Na revista Piauí, uma boa matéria de Barchinni e Bruzzi explora o tema da religião e da desinformação no epicentro da eleição, radiografando a farsa da notícia “o PT vai fechar igrejas” ou “o Lula vai fazer as atrocidades que Ortega faz na Nicarágua”, explorando o que é necessário para que a falsidade tenha eficácia:
“Uma fake news de sucesso precisa parecer crível ao seu público-alvo, precisa ter um fundo de verdade, algum lastro na realidade. Mesmo que depois a história decorra para uma ficção inimaginável. Em 2018, a proliferação de mensagens sobre a famosa “mamadeira de piroca” só foi possível por conta de tudo o que foi “construído” anteriormente, em torno do suposto kit de combate à homofobia que, diga-se, nunca foi distribuído nas escolas pelo governo petista. Mas Bolsonaro apareceu numa entrevista no Jornal Nacional com um “livrinho” na mão e disse que aquilo que os petistas diziam não existir na verdade existia e que estava nas bibliotecas escolares, mostrando o livro.”
FONTE: Religião e desinformação no centro da campanha eleitoral – revista piauí (uol.com.br)

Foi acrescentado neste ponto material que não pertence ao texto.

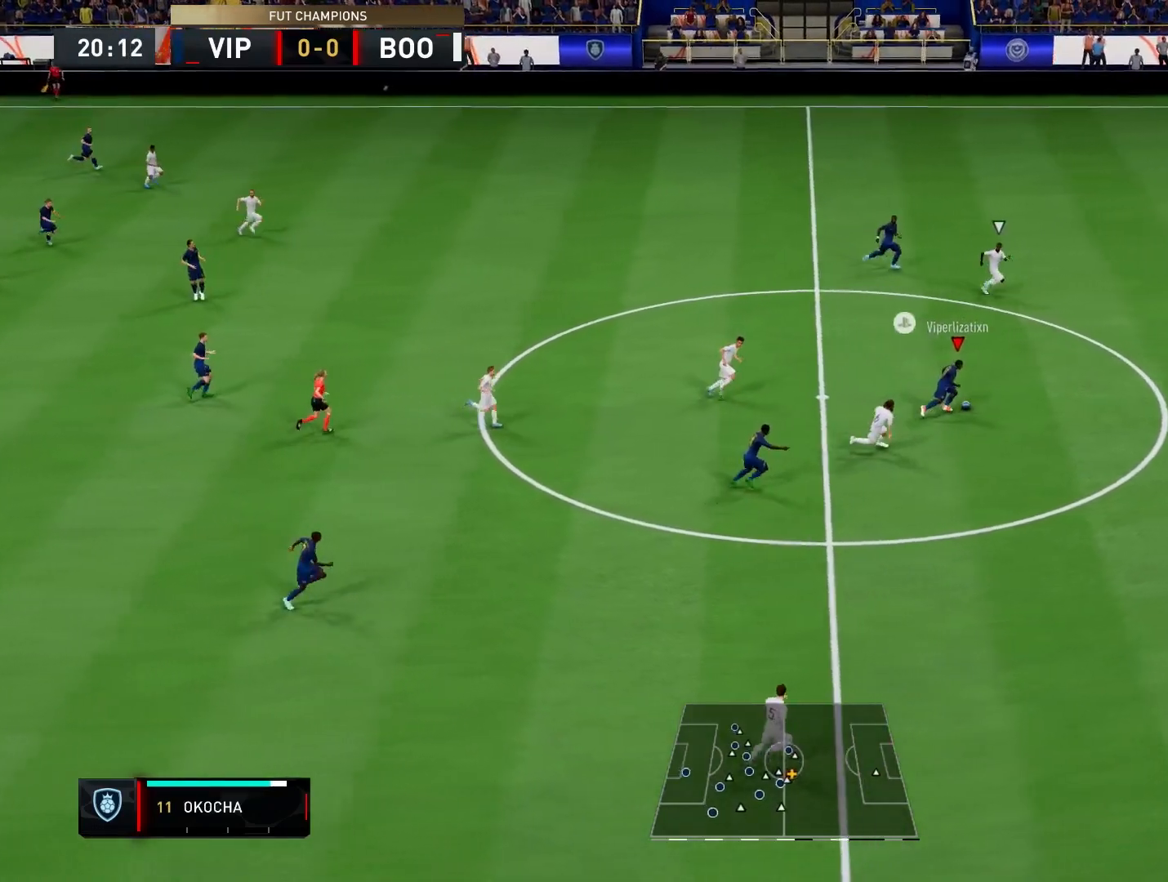
Gameplay with a controller (PlayStation layout); each line is a JSON object with the inputs held at the frame after it. "events" lists button and stick changes between this image and that frame as [ms after this image, input, new state], when the widget could be followed in between. Not read: CIRCLE CROSS DPAD_RIGHT L2 L3 R1 R2 R3 SELECT SQUARE START TOUCHPAD TRIANGLE.
{"buttons": [], "left_stick": "right", "right_stick": "center"}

Na mesma revista Piauí, Márcia Maria Cruz escreveu em A Nova Batalha de Xangô um retrato impressionante do quanto o cristofascismo bolsonarista está fazendo com que se multipliquem as agressões contra os povos de terreiro, com o agravante de que estas denúncias de intolerância religiosa e racismo religioso, perpetrados sobretudo por homens evangélicos e católicos contra umbandistas e candomblecistas, são acolhidas por uma Ouvidoria Nacional de Direitos Humanos sob o controle da ministra-pastora Damares Alves. Esta, é óbvio, tem menos interesse na transparência e no acesso à informação do que no ocultamento dos crimes de seus correligionários e de seu rebanho:
“Quando a liberdade religiosa foi contemplada na Constituição de 1946, os credos de matriz africana, embora contassem com a proteção da lei, em maior ou menor grau continuaram a ser alvo de perseguição. Nos últimos anos, o número de agressões aumentou – assustadoramente.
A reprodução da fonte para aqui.